Plenário lotado, policiais militares no lado de fora e outros infiltrados entre o público na plateia. Foi com esse cenário que começou a sessão desta terça-feira (15) da Câmara de Vereadores de Brusque, em meio a um clima de tensão velada. Algo que desandou, instantes depois, para um cenário de bate-boca, vaias e troca de acusações.
Um dos motivos da presença do público em peso na sessão foram colocações feitas nos últimos dias pelo vereador Valmir Ludvig (PT), em relação ao manifesto ocorrido no domingo (13) em todo o país. Embora muitos dos presentes eram ligados a partidos políticos adversários ao vereador petista, cumpriam o anunciado nas mídias sociais de ir ao Legislativo protestar contra as declarações do petista.
Na semana passada, em resposta aos chamados para a passeata de domingo contra a corrupção e o governo federal, Ludvig escreveu em sua página no Facebook: “Se gritar pega ladrão acaba a manifestação”. A reação foi imediata e a repercussão levou o vereador, inclusive, a se desculpar posteriormente pela postagem.
Na sessão desta terça-feira, quando Valmir foi anunciado para utilizar a tribuna na palavra livre, de imediato a reação do público ocorreu.

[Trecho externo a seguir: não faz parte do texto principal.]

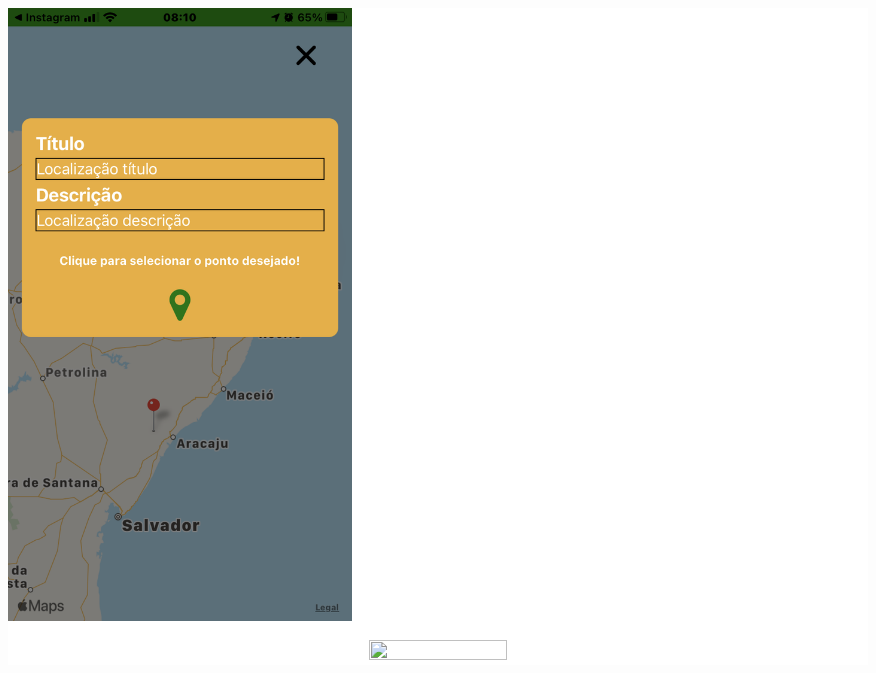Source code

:   <img src="https://raw.githubusercontent.com/yJFelipeSS/DevMobile-2021.2/main/trabalho002/Prints%20da%20tela!/IMG-8540.PNG" width="40%" height="40%">
</p>
<p align="center">
  <img src="https://raw.githubusercontent.com/yJFelipeSS/DevMobile-2021.2/main/trabalho002/Prints%20da%20tela!/IMG-8541.PNG" width="40%" height="40%">
</p>
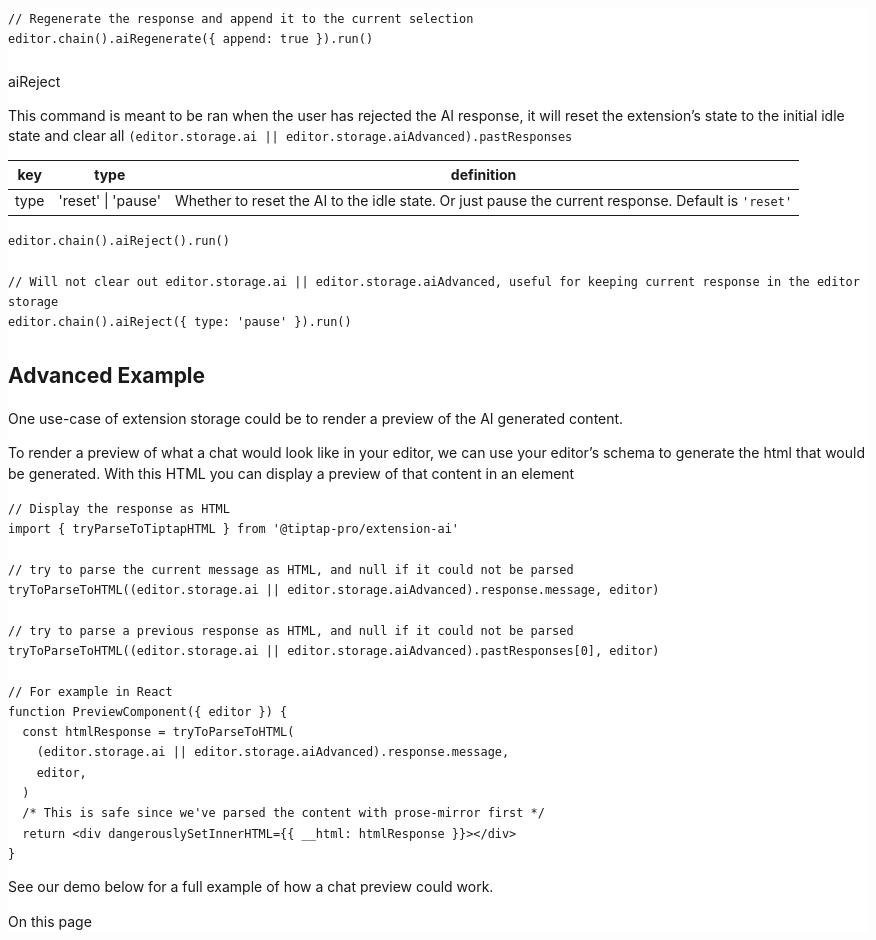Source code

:     // Regenerate the response and append it to the current selection
    editor.chain().aiRegenerate({ append: true }).run()
    

### [](https://tiptap.dev/docs/content-ai/capabilities/generation/text-generation/manage-responses#aireject)
aiReject

This command is meant to be ran when the user has rejected the AI response, it will reset the extension’s state to the initial idle state and clear all `(editor.storage.ai || editor.storage.aiAdvanced).pastResponses`

| key | type | definition |
| --- | --- | --- |
| type | 'reset' \| 'pause' | Whether to reset the AI to the idle state. Or just pause the current response. Default is `'reset'` |

    editor.chain().aiReject().run()
    
    // Will not clear out editor.storage.ai || editor.storage.aiAdvanced, useful for keeping current response in the editor storage
    editor.chain().aiReject({ type: 'pause' }).run()
    

[](https://tiptap.dev/docs/content-ai/capabilities/generation/text-generation/manage-responses#advanced-example)
Advanced Example
---------------------------------------------------------------------------------------------------------------------------------

One use-case of extension storage could be to render a preview of the AI generated content.

To render a preview of what a chat would look like in your editor, we can use your editor’s schema to generate the html that would be generated. With this HTML you can display a preview of that content in an element

    // Display the response as HTML
    import { tryParseToTiptapHTML } from '@tiptap-pro/extension-ai'
    
    // try to parse the current message as HTML, and null if it could not be parsed
    tryToParseToHTML((editor.storage.ai || editor.storage.aiAdvanced).response.message, editor)
    
    // try to parse a previous response as HTML, and null if it could not be parsed
    tryToParseToHTML((editor.storage.ai || editor.storage.aiAdvanced).pastResponses[0], editor)
    
    // For example in React
    function PreviewComponent({ editor }) {
      const htmlResponse = tryToParseToHTML(
        (editor.storage.ai || editor.storage.aiAdvanced).response.message,
        editor,
      )
      /* This is safe since we've parsed the content with prose-mirror first */
      return <div dangerouslySetInnerHTML={{ __html: htmlResponse }}></div>
    }
    

See our demo below for a full example of how a chat preview could work.

On this page
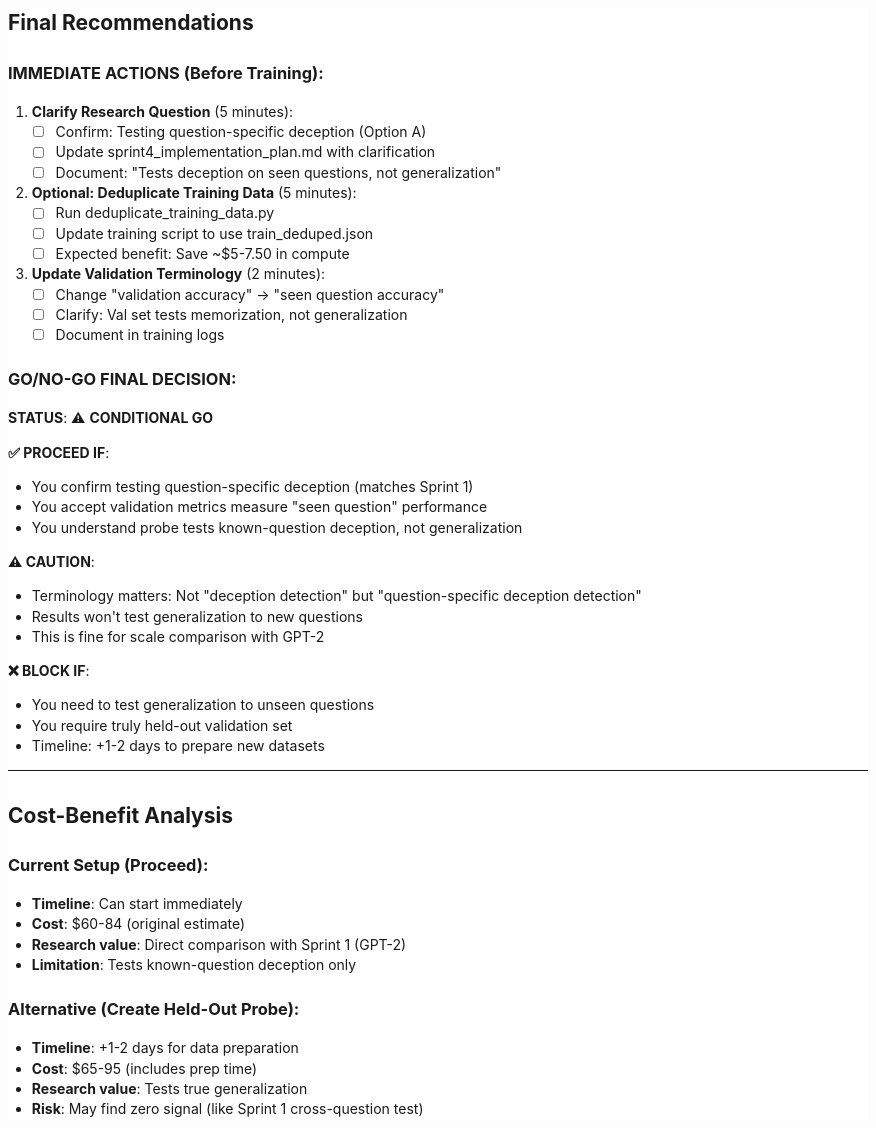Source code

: 
## Final Recommendations

### IMMEDIATE ACTIONS (Before Training):

1. **Clarify Research Question** (5 minutes):
   - [ ] Confirm: Testing question-specific deception (Option A)
   - [ ] Update sprint4_implementation_plan.md with clarification
   - [ ] Document: "Tests deception on seen questions, not generalization"

2. **Optional: Deduplicate Training Data** (5 minutes):
   - [ ] Run deduplicate_training_data.py
   - [ ] Update training script to use train_deduped.json
   - [ ] Expected benefit: Save ~$5-7.50 in compute

3. **Update Validation Terminology** (2 minutes):
   - [ ] Change "validation accuracy" → "seen question accuracy"
   - [ ] Clarify: Val set tests memorization, not generalization
   - [ ] Document in training logs

### GO/NO-GO FINAL DECISION:

**STATUS**: ⚠️ **CONDITIONAL GO**

**✅ PROCEED IF**:
- You confirm testing question-specific deception (matches Sprint 1)
- You accept validation metrics measure "seen question" performance
- You understand probe tests known-question deception, not generalization

**⚠️ CAUTION**:
- Terminology matters: Not "deception detection" but "question-specific deception detection"
- Results won't test generalization to new questions
- This is fine for scale comparison with GPT-2

**❌ BLOCK IF**:
- You need to test generalization to unseen questions
- You require truly held-out validation set
- Timeline: +1-2 days to prepare new datasets

---

## Cost-Benefit Analysis

### Current Setup (Proceed):
- **Timeline**: Can start immediately
- **Cost**: $60-84 (original estimate)
- **Research value**: Direct comparison with Sprint 1 (GPT-2)
- **Limitation**: Tests known-question deception only

### Alternative (Create Held-Out Probe):
- **Timeline**: +1-2 days for data preparation
- **Cost**: $65-95 (includes prep time)
- **Research value**: Tests true generalization
- **Risk**: May find zero signal (like Sprint 1 cross-question test)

Vaias, gritos e xingamentos ecoaram pelo espaço. Ludvig teve dificuldades para iniciar o discurso. O presidente da Casa, Jean Pirola (PP), precisou intervir e ameaçar retirar da plateia um homem que gritava contra o manifesto dos demais.
Após isso, o público cantou o hino nacional e levantou cartazes contra o vereador Ludvig e o Partido dos Trabalhadores (PT). Em resposta, sem a mesma firmeza nas colocações que é característica de seus discursos na tribuna, Ludvig se mostrou cauteloso nas palavras.
Na tribuna, Ludvig leu um discurso em que citou termos utilizados contra ele nas redes sociais, que iam desde palavras de baixo calão a ameaças de agressão. Disse que passou por momentos na vida em que teve de evitar agressões até de familiares. “Podem me criticar pelo que fiz, mas peço que não duvidem da seriedade do que estou colocando”, frisou ele.
Em seguida, falou sobre as postagens no Facebook e disse que a colocação em relação ao manifesto foi por conta de muitos que criticavam o PT, mas não tinham moral para isso. Voltou novamente a se desculpar pelo que disse e, em sua visão, foi mal interpretado.
“Quero defender a ideologia de esquerda sem ser machucado pelas pessoas. A população brusquense jamais quero machucar e ofender. Tenho amigos em várias ideologias”, pontuou no discurso.
O vereador Ivan Martins (PSD) foi categórico na tribuna com as críticas a Valmir Ludvig (PT), por conta de manifestações feitas por ele na internet em uma mídia social. “Se o corregedor acatar esse pedido de cassação, eu voto favorável”, frisou ele.
A menção era quanto aos inúmeros pedidos de cassação do mandato e abertura de processo contra o petista protocolados na Câmara esta semana.
Sobre a situação, Ludvig disse que a está tranquilo e que já fez sua defesa sobre o caso. “Sobre cassação, meus colegas estão aí. As pessoas pedi desculpas porque escapou e não quis generalizar. Para mim está encerrado, disse ele.
Na tribuna, o vereador Guilherme Marchewsky (PMDB) disse que não perdoa Ludvig, pois seu filho estava na passeata e não se enquadra nas palavras postadas pelo petista.